QIAGEN Bioinformatics Manuals

Running workflows in batch mode

Running analyses in batches occurs when:

The Batch checkbox at the bottom of input steps in the launch wizard has been checked, and/or
The workflow contains one or more Iterate control flow elements. Steps downstream of Iterate elements and upstream of Collect and Distribute elements, if present, are run once for each batch unit (see Iterate and Collect and Distribute elements).

A batch unit consists of the data that should be analyzed together. The grouping of data into batch units is defined after the inputs for analysis have been selected.

Defining batch units based on the organization of the input data

For simple workflows, batch units can be defined based on how the input elements or files are organized.
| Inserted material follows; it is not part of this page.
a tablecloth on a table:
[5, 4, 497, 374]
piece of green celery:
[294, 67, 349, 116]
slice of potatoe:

This is identical to defining batch units when launching a tool, as described in Running the analysis and organizing the results.

Here "simple workflows" means workflows with just one analysis input that changes per batch, for example, the sets of sequencing reads to be mapped, where the same reference sequence is used for every mapping. This equates to a workflow without any Iterate elements being run in Batch mode, or a workflow with just one Iterate element being run (not in Batch mode).

Defining batch units based on metadata

When launching any workflow, batch units can be defined using metadata. For more complex scenarios, this will be the only option. Such scenarios include:

Where there is more than one level of batch units. This could be:
- A workflow with more than one Input element, where the inputs to both of these should be grouped into batch units. An example of such a workflow is described in Advanced workflow batching.
- A workflow containing more than one Iterate element.
- A workflow containing containing an Iterate element that will be run in Batch mode. An example of this is described in the "RNA-Seq and differential gene expression analysis" tutorial, available from https://resources.qiagenbioinformatics.com/tutorials/RNASeq-DGE-analysis.pdf.
Where Iterate or Collect and Distribute elements in the workflow have been configured to require metadata.

Note: When launching a workflow containing analysis steps that require metadata, the metadata provided to define batch units is also used for those analysis steps. For example, in the RNA-Seq and Differential Gene Expression Analysis template workflow, metadata provided to define batch units is also used for the Differential Expression for RNA-Seq step.

There are two ways metadata defining batch units can be provided:

Using a CLC Metadata Table In this case, the data elements selected as inputs must already have associations to this CLC Metadata Table.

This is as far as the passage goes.